▶ **ACTION ITEM A**
Please rewrite the documentation interview, everything from "Michael:  And then" down to "two, three is.", changing "paper record" to "handwritten chart".
▶ **ACTION ITEM B**
Extend the documentation interview past its final sentence.

▶ **EXCERPT**

#####

Another area that we look at is the diagnosis. And what I mean by that is lack of specificity in the document from the physician. We see the diagnosis coding on the claim that is actually more specific than the actual documentation. So it really needs to go the other way. The documentation is there to support a diagnosis and then this case, this claim is coded based on that documentation.

Another area in fact related to documentation is procedures that are performed in the office. We do see a lot of – I want to say lack of documentation or insufficient documentation provided for procedures that were performed in the office setting. Patient comes in, they have an office-based procedure and there’s no documentation, whatsoever. We would not have even known the procedure was performed.

I think lastly, which has to do again with documentation, is the actual authentication. The author, the provider who’s actually performing the exam, the documentation is not signed. It sounds hard to believe, but we do a see a lot of that, lack of authentication.

Michael:  And then in all of this, legibility is still a common concern?

Cyndy: I’m afraid so. Legibility until we go completely away from a paper record will continue to be an issue. There are some organizations through the years who have, in order to facilitate or try to lessen the number of eligible entries even around physician signatures, will assign a number to the physician. So the physician, you may not be able to read a signature, but you may see provider number one, two, three. Or I may not know who the signature is, but I do have a means to look up who provider one, two, three is.

#####

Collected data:
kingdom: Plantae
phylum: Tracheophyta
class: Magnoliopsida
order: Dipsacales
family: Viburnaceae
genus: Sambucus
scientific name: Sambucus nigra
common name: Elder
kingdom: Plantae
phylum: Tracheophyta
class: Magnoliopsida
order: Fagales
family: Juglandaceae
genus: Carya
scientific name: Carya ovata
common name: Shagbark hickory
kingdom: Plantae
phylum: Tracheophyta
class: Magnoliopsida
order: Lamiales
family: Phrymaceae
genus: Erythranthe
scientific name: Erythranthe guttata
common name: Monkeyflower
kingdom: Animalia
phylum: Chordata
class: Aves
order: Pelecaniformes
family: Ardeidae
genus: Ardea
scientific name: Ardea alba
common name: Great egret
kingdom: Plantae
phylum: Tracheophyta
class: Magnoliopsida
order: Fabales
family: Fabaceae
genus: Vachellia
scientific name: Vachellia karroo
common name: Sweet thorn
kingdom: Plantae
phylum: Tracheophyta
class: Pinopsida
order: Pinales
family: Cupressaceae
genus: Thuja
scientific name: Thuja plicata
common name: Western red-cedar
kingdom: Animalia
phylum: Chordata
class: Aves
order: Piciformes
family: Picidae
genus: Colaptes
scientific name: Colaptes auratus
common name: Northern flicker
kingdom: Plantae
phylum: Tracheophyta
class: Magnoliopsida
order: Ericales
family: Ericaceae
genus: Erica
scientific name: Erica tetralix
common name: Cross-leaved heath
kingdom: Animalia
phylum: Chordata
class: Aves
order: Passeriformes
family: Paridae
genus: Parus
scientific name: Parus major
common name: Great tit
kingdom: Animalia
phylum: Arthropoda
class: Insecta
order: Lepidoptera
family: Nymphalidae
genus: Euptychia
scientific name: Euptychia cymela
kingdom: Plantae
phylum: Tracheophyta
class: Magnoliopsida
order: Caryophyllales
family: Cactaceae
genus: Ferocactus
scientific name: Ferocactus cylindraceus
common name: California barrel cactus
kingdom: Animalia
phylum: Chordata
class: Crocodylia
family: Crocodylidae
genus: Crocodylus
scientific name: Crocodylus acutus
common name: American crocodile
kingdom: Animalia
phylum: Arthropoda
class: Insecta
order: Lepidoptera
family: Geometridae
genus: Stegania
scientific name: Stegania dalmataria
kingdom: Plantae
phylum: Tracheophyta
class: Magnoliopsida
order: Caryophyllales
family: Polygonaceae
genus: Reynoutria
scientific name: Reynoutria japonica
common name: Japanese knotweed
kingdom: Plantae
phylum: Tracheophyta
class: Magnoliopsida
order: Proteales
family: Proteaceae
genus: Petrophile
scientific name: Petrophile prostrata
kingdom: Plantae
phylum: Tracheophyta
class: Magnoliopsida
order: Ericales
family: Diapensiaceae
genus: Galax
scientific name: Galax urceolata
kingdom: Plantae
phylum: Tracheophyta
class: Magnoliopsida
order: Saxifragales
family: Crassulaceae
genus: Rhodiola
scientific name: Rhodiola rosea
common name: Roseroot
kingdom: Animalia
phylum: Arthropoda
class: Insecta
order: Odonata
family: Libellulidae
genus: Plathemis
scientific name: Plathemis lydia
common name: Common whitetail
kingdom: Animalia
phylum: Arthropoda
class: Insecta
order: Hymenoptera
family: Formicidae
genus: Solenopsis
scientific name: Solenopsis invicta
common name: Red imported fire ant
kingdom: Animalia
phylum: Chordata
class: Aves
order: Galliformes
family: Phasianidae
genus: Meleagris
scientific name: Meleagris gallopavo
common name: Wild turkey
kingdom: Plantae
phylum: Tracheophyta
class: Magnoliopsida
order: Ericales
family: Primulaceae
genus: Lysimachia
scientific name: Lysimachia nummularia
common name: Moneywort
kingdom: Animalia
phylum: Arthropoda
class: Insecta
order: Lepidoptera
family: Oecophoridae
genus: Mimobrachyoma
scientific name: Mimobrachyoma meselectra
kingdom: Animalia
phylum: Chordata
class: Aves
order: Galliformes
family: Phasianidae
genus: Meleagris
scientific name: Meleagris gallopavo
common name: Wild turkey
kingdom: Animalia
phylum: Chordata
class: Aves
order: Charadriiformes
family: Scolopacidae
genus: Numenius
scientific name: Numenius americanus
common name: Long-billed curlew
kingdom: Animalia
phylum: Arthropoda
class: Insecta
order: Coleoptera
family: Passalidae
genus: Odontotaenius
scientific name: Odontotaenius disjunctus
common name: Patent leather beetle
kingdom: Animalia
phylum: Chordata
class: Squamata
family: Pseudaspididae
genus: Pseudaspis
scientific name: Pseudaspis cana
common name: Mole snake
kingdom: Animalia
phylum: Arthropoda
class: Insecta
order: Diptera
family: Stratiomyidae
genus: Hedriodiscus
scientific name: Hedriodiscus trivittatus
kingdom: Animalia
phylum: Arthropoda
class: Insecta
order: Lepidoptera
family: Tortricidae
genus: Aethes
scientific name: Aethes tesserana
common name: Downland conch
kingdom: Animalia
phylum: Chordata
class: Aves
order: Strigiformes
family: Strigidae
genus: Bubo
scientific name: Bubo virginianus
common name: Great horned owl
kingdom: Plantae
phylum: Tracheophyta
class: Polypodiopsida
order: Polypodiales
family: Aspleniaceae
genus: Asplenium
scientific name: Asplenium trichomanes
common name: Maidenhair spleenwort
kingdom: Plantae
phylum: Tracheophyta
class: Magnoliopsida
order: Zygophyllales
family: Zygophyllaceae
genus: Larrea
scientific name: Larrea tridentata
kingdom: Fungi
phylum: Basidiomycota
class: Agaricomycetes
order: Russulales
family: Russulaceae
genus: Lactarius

#####

▶ **TASK RESPONSE A**
Michael:  And then in all of this, legibility is still a common concern?

Cyndy: I’m afraid so. Legibility until we go completely away from a handwritten chart will continue to be an issue. There are some organizations through the years who have, in order to facilitate or try to lessen the number of eligible entries even around physician signatures, will assign a number to the physician. So the physician, you may not be able to read a signature, but you may see provider number one, two, three. Or I may not know who the signature is, but I do have a means to look up who provider one, two, three is.

▶ **TASK RESPONSE B**
Some organizations have gone on to stamps in addition to the actual signature so that they go together. But yes, legibility has been and probably will continue to be for some time a documentation issue.

Michael: And date and time documentation, that can actually impact compliance as well, correct?

Cyndy: Absolutely. Dating and timing have long been challenges. Again, the electronic record with its automatic timestamps certainly does help. In an office setting, you may or may not have that option as well as in a hospital. But the dating and the timing of both the treatment and/or the signatures if for some reason they’re different is imperative because again you’re showing the flow, the chronological flow of the care for this patient.

Michael:  So Cyndy, you did a great job over the last several minutes laying out lots of different common mistakes that can occur. How do these mistakes affect accurate physician documentation and coding?

Cyndy: These mistakes will impact the ability of an organization or a provider to prepare and submit a clean claim, an accurate concise claim for reimbursement. If the information is not available, if for whatever reason, it’s just not sufficient, what happens is the claim is then returned to provider and you literally go through the process again. So there could be a revenue issue, a reimbursement issue. If you have to keep resubmitting claims.

So again, there could be delay on adjudicating acclaim, which could have an effect on your revenue flow. You could have an increased number of denials. We all know that increased number of denials could be a red flag. So those are probably the top two that are significant.

Michael: I want to ask you to just provide some parting advice for our audience. What do you think they should know about handling these physician documentation and coding challenges?

Cyndy: I think the most important would be educate, educate, educate. There probably can never be enough education. We assume that physicians have all of the education knowledge based on their training to document. And I think what’s important when we think about education is we’re not questioning the medical decision-making, what went into making that clinical decision.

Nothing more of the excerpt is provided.